Civ. 2ème 19 février 2004 – Aggravation du préjudice résultant d’une naissance et indemnisation

FAITS : Une jeune femme a été victime d’un accident de la circulation, la laissant atteinte d’une incapacité permanente partielle de 75%.

Après expertise, un jugement du tribunal de grande instance l’a indemnisé en mettant à sa disposition une aide ménagère.

Elle a par la suite donné naissance à un enfant, et a obtenu en référé la désignation d’experts médecins qui avaient pour but de rechercher si son état séquellaire s’était aggravé suite à l’accouchement,  afin qu’ils se prononcent sur une éventuellement augmentation des heures d’aides de ménage.

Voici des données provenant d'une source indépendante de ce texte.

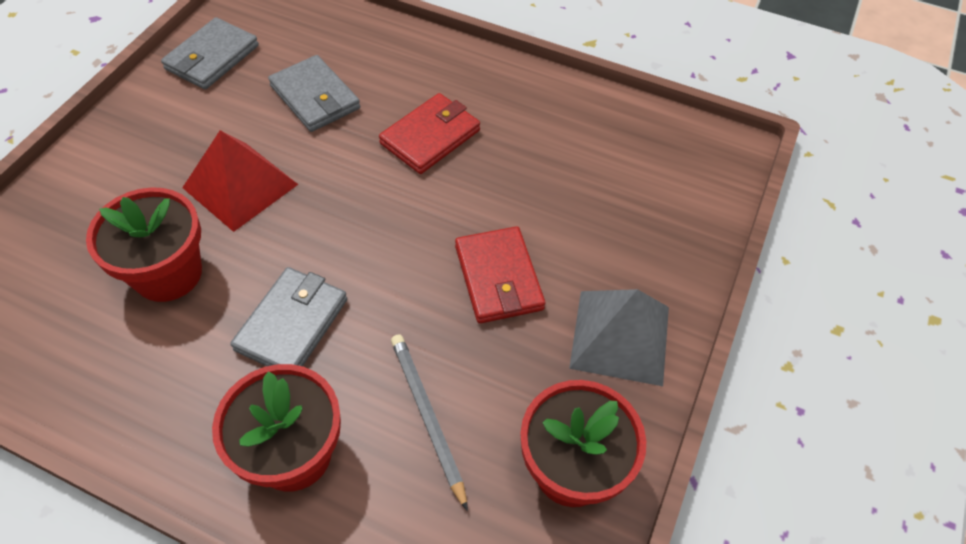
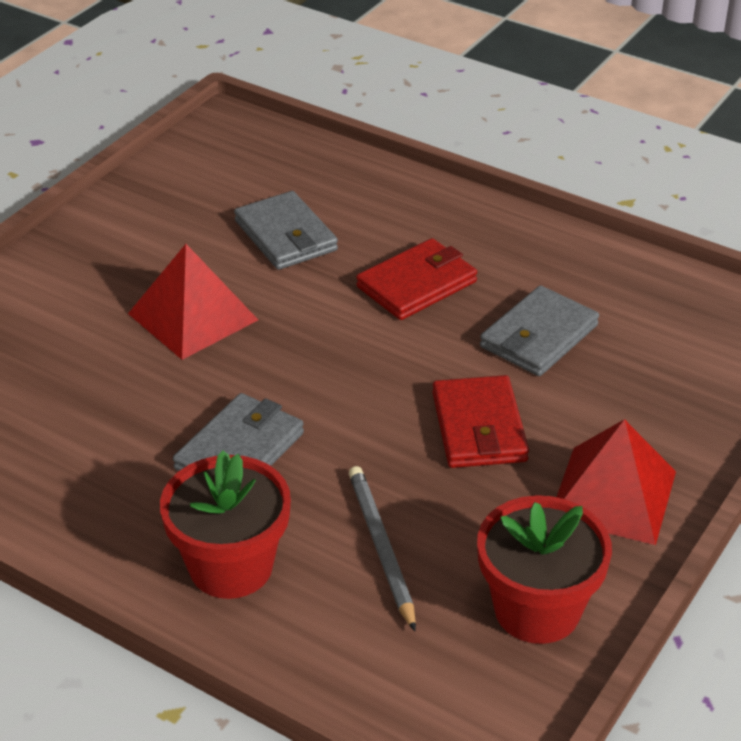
camera: 10 degrees right, 15 degrees down
red flower pot [86,187,202,302] -> none
grey wallet [161,17,259,89] -> grey wallet moved to [480,285,599,376]
grey pyramid [569,289,669,386] -> red pyramid [557,419,676,545]

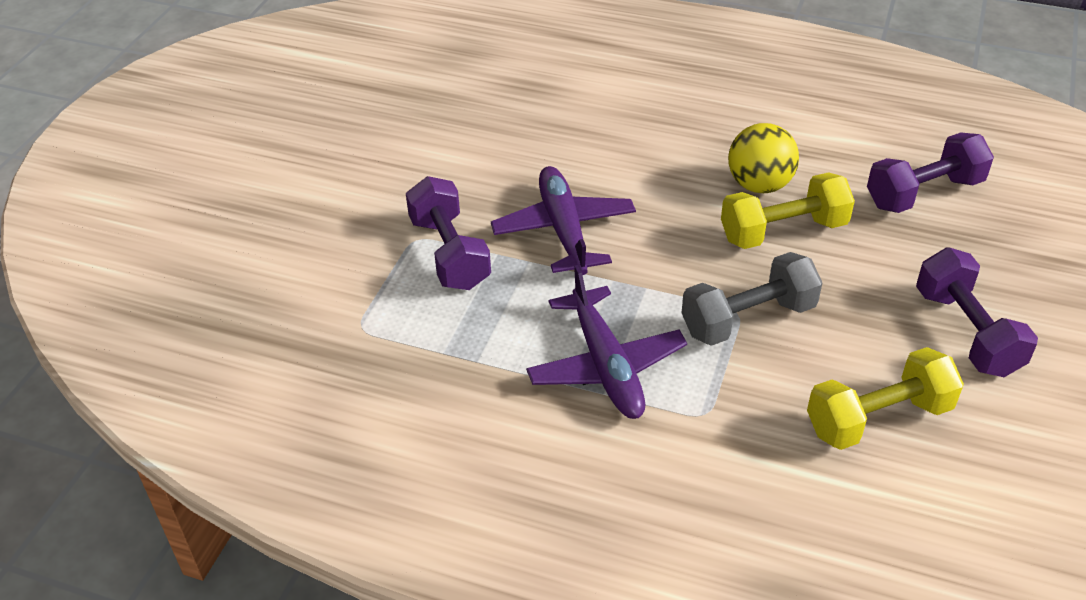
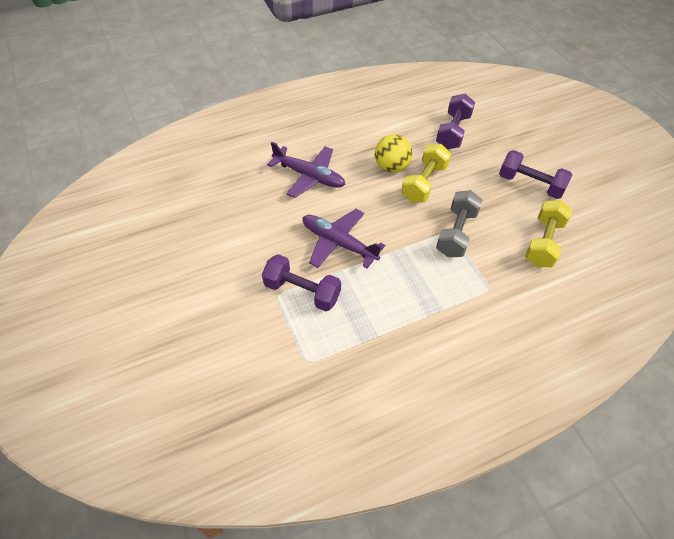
camera: 45 degrees left, 10 degrees up
purple plane [526,265,687,419] -> purple plane moved to [267,142,345,198]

PROCÉDURE ET PRÉTENTIONS DES PARTIES : La Cour d’appel la déboute de ses demandes, et fait valoir pour justifier son refus, que la naissance de son premier et deuxième enfant n’avait pas contribué à une éventuelle aggravation de son état séquellaire. Par conséquent, celle-ci n’était pas fondée à demander une indemnisation complémentaire.

La victime se pourvoit alors en cassation.

PROBLÈME DE DROIT : La victime d’un accident de la circulation est-elle fondée à demander une augmentation de l’indemnisation de son préjudice, en raison de la naissance de ses deux enfants ?

SOLUTION : La Cour de cassation répond par l’affirmative, et casse l’arrêt rendu en appel.

Le préjudice dont la victime demandait réparation était constitué par l’augmentation, en raison de la présence de ses deux enfants, de l’aide ménagère dont l’indemnisation lui avait été précédemment accordée à titre personnel en raison de son handicap.

Ce préjudice économique nouveau, indépendant de l’évolution de l’état séquellaire de la victime, n’avait pas été pris en compte par le jugement, antérieur à la naissance des enfants.